During that period of time, he earned the enmity of his competitors and peers by being named Mississippi’s top copywriter nine times, winning six certificates of excellence in the International CLIO Awards, over 150 ADDY Awards, Radio Mercury honors and being included in Who’s Who in American Advertising.
A major portion of his advertising and marketing income came through his work as a political consultant, engineering the media and messaging efforts for more than six dozen campaigns, culminating with the POLLIE Award for best statewide/national commercial from the American Association of Political Consultants in 1989.
While the embarrassing abundance of honors mean next to nothing to Hicks, the education he got through the process meant everything. He learned how to write what people like. He learned to write with economy and clarity, because consumers won’t buy things from long-winded peddlers of perplexity. He learned when words have to be polished and when they’re best left plain.

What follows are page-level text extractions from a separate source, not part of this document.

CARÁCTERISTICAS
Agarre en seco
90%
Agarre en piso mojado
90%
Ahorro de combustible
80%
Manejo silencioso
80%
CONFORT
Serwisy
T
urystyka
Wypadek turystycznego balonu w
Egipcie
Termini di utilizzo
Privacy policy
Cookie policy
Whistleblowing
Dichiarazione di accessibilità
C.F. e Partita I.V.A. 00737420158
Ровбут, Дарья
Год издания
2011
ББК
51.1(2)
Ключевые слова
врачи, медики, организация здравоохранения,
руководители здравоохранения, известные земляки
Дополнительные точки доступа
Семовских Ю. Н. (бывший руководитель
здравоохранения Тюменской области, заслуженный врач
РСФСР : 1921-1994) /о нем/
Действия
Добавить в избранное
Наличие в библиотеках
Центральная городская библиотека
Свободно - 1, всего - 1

Through it all, people kept telling Hicks he should write books and he kept saying, “Maybe one day,” until the day came when a near-fatal stroke in 1997 forced him into an eyeball-to-eyeball confrontation with his own mortality, and he realized he wanted to be remembered for something more consequential than gimmicky commercials.

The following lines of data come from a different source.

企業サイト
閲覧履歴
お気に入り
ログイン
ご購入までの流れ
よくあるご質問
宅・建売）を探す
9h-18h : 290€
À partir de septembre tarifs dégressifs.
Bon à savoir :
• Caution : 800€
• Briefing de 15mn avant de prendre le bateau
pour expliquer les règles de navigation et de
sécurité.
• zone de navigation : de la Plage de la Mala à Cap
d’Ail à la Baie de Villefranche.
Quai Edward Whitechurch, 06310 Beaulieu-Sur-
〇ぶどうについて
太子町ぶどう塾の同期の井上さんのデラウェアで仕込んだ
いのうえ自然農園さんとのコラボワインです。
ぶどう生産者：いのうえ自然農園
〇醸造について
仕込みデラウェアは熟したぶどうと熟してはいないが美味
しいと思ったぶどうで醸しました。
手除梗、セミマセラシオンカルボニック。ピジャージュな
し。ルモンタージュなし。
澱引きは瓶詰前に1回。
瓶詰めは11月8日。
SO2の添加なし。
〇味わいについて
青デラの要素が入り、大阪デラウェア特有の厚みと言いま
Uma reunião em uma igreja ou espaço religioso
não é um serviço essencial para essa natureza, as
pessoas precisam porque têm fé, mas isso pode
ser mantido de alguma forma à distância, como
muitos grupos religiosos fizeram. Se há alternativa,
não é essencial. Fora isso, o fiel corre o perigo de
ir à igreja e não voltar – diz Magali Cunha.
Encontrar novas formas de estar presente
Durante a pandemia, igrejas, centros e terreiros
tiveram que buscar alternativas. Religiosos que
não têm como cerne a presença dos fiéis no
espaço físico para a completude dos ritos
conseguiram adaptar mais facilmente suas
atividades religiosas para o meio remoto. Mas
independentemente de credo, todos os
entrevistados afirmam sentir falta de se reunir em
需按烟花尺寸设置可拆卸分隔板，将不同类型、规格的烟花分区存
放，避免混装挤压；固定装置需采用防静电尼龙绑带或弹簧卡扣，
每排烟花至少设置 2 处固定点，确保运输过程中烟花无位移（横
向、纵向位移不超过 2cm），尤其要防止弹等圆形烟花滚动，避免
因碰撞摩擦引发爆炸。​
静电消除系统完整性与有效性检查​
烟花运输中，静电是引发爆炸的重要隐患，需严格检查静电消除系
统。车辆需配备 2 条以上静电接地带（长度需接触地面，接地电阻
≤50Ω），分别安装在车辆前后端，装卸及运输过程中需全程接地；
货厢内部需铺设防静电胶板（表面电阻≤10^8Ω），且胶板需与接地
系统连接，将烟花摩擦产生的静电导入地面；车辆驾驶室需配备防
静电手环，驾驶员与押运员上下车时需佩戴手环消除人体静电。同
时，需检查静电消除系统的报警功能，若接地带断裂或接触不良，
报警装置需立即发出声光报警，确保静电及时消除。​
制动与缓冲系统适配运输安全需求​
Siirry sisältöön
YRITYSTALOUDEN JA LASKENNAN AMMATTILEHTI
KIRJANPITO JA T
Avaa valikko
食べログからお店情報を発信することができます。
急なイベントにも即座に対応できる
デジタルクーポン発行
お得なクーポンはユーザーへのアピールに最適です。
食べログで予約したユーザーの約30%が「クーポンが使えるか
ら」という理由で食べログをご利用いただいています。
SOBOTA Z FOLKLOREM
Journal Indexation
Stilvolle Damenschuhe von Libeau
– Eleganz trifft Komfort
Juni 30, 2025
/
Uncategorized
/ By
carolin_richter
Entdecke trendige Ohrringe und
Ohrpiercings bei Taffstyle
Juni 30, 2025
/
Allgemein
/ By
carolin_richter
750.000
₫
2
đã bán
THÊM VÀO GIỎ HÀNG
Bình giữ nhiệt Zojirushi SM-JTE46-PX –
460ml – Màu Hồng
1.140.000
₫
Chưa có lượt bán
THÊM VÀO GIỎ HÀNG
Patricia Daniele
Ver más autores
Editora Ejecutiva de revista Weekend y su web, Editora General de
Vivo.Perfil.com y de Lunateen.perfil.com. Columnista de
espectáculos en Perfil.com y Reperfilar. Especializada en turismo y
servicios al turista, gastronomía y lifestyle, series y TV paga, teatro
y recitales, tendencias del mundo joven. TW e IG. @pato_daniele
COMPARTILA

There was only one hitch. The stroke had taken away his ability to read.
For the next thirteen months, Hicks stubbornly stared at newspaper letters until he could form words, read sentences, then paragraphs, and finally had the ability to once again read novels, albeit at a far slower pace and with cognitive problems enhanced by lingering reading difficulties stemming from alexia, an aphasia problem caused by brain lesions.
It made the headstrong Hicks more determined than ever to take a shot at those novels people had been encouraging him to write for years.
Ten years and eleven revisions later came his debut novel, The Gleaner, a trans-racial romance set in a sleepy Mississippi whistle-stop. In a competition of 5,000 entries, The Gleaner was named a quarter-finalist in Amazon.com’s prestigious “Breakthrough Novel” competition. Upon its heels came two comic novels in 2009, The Fall of Adam, a satire of Deep South advertising, and Horizontal Adjustment, a farce about sexual escapades among competitors for a news anchor position in a tank town television station along the Florida Panhandle.
Deciding to take a breather from novels, Hicks started publishing New Orleans restaurant guidebooks on an annual basis in 2011, all of which have become mainstays on Amazon.com’s list of the 100 top-selling books about world dining.
In May of 2014, Hicks published his fourth novel, Destiny’s Anvil, which marked a stark departure from the breezy style of his earlier works.
“The final product is the polar opposite of the novel’s original intent. It is dark, violent bordering on savage, as it strips away the veneers of not only politicians, but the entire American political system. At the same time, it moves with the furious pace of a thriller overflowing with cliffhangers,” says Hicks.